TASK GOAL :: Rewrite the data below, changing "collector number" to "field number" wherever it occurs and leaving all other text unchanged.

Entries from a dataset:
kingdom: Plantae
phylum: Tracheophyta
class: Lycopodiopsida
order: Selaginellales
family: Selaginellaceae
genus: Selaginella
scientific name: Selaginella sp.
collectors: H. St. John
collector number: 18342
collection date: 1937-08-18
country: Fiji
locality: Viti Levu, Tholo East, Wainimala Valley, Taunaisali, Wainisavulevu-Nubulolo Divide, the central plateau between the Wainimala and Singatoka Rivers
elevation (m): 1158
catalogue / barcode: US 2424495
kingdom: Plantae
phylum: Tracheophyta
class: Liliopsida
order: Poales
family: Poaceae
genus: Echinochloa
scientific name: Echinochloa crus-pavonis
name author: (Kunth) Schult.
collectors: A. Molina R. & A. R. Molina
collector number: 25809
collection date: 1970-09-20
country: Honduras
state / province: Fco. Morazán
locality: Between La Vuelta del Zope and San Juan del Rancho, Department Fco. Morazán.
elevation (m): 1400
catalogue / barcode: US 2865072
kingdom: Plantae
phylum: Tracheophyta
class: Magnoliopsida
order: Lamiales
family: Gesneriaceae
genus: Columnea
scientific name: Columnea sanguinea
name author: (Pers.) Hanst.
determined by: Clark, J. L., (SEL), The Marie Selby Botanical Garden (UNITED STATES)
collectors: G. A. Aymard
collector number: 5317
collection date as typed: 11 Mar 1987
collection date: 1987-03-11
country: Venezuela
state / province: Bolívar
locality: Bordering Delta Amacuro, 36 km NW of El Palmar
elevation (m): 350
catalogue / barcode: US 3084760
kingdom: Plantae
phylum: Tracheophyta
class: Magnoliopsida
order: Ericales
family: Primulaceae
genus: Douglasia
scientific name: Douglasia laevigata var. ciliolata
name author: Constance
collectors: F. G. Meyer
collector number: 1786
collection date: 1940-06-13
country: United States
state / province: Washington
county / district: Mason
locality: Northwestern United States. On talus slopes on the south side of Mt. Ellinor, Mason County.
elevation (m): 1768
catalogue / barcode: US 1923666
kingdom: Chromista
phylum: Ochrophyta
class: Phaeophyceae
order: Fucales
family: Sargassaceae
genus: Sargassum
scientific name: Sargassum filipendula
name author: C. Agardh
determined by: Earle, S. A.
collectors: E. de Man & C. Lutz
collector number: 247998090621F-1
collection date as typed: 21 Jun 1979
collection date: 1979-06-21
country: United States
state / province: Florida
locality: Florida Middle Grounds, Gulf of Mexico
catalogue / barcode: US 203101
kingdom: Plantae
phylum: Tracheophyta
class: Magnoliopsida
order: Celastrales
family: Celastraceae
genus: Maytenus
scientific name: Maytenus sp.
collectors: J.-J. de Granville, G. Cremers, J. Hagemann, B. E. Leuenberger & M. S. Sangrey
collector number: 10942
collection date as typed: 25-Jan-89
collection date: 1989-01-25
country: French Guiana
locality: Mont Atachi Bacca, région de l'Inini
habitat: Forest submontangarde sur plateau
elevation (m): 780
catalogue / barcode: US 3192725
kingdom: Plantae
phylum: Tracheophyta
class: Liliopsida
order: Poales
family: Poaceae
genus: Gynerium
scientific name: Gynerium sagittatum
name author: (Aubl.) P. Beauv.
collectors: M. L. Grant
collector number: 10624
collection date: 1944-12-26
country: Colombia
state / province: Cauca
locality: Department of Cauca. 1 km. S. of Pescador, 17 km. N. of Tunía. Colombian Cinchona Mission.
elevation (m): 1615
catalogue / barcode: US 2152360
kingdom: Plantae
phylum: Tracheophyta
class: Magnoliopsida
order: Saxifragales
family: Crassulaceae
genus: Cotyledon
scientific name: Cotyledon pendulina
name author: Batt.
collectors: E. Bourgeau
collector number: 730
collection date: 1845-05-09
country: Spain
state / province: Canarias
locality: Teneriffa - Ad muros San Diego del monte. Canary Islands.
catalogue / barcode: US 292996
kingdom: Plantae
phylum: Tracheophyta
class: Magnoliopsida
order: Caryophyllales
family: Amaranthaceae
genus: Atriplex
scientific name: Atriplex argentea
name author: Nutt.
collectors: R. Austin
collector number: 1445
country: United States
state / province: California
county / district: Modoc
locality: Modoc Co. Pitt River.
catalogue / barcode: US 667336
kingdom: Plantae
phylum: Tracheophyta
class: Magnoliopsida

PROBLEM SOLUTION ::
kingdom: Plantae
phylum: Tracheophyta
class: Lycopodiopsida
order: Selaginellales
family: Selaginellaceae
genus: Selaginella
scientific name: Selaginella sp.
collectors: H. St. John
field number: 18342
collection date: 1937-08-18
country: Fiji
locality: Viti Levu, Tholo East, Wainimala Valley, Taunaisali, Wainisavulevu-Nubulolo Divide, the central plateau between the Wainimala and Singatoka Rivers
elevation (m): 1158
catalogue / barcode: US 2424495
kingdom: Plantae
phylum: Tracheophyta
class: Liliopsida
order: Poales
family: Poaceae
genus: Echinochloa
scientific name: Echinochloa crus-pavonis
name author: (Kunth) Schult.
collectors: A. Molina R. & A. R. Molina
field number: 25809
collection date: 1970-09-20
country: Honduras
state / province: Fco. Morazán
locality: Between La Vuelta del Zope and San Juan del Rancho, Department Fco. Morazán.
elevation (m): 1400
catalogue / barcode: US 2865072
kingdom: Plantae
phylum: Tracheophyta
class: Magnoliopsida
order: Lamiales
family: Gesneriaceae
genus: Columnea
scientific name: Columnea sanguinea
name author: (Pers.) Hanst.
determined by: Clark, J. L., (SEL), The Marie Selby Botanical Garden (UNITED STATES)
collectors: G. A. Aymard
field number: 5317
collection date as typed: 11 Mar 1987
collection date: 1987-03-11
country: Venezuela
state / province: Bolívar
locality: Bordering Delta Amacuro, 36 km NW of El Palmar
elevation (m): 350
catalogue / barcode: US 3084760
kingdom: Plantae
phylum: Tracheophyta
class: Magnoliopsida
order: Ericales
family: Primulaceae
genus: Douglasia
scientific name: Douglasia laevigata var. ciliolata
name author: Constance
collectors: F. G. Meyer
field number: 1786
collection date: 1940-06-13
country: United States
state / province: Washington
county / district: Mason
locality: Northwestern United States. On talus slopes on the south side of Mt. Ellinor, Mason County.
elevation (m): 1768
catalogue / barcode: US 1923666
kingdom: Chromista
phylum: Ochrophyta
class: Phaeophyceae
order: Fucales
family: Sargassaceae
genus: Sargassum
scientific name: Sargassum filipendula
name author: C. Agardh
determined by: Earle, S. A.
collectors: E. de Man & C. Lutz
field number: 247998090621F-1
collection date as typed: 21 Jun 1979
collection date: 1979-06-21
country: United States
state / province: Florida
locality: Florida Middle Grounds, Gulf of Mexico
catalogue / barcode: US 203101
kingdom: Plantae
phylum: Tracheophyta
class: Magnoliopsida
order: Celastrales
family: Celastraceae
genus: Maytenus
scientific name: Maytenus sp.
collectors: J.-J. de Granville, G. Cremers, J. Hagemann, B. E. Leuenberger & M. S. Sangrey
field number: 10942
collection date as typed: 25-Jan-89
collection date: 1989-01-25
country: French Guiana
locality: Mont Atachi Bacca, région de l'Inini
habitat: Forest submontangarde sur plateau
elevation (m): 780
catalogue / barcode: US 3192725
kingdom: Plantae
phylum: Tracheophyta
class: Liliopsida
order: Poales
family: Poaceae
genus: Gynerium
scientific name: Gynerium sagittatum
name author: (Aubl.) P. Beauv.
collectors: M. L. Grant
field number: 10624
collection date: 1944-12-26
country: Colombia
state / province: Cauca
locality: Department of Cauca. 1 km. S. of Pescador, 17 km. N. of Tunía. Colombian Cinchona Mission.
elevation (m): 1615
catalogue / barcode: US 2152360
kingdom: Plantae
phylum: Tracheophyta
class: Magnoliopsida
order: Saxifragales
family: Crassulaceae
genus: Cotyledon
scientific name: Cotyledon pendulina
name author: Batt.
collectors: E. Bourgeau
field number: 730
collection date: 1845-05-09
country: Spain
state / province: Canarias
locality: Teneriffa - Ad muros San Diego del monte. Canary Islands.
catalogue / barcode: US 292996
kingdom: Plantae
phylum: Tracheophyta
class: Magnoliopsida
order: Caryophyllales
family: Amaranthaceae
genus: Atriplex
scientific name: Atriplex argentea
name author: Nutt.
collectors: R. Austin
field number: 1445
country: United States
state / province: California
county / district: Modoc
locality: Modoc Co. Pitt River.
catalogue / barcode: US 667336
kingdom: Plantae
phylum: Tracheophyta
class: Magnoliopsida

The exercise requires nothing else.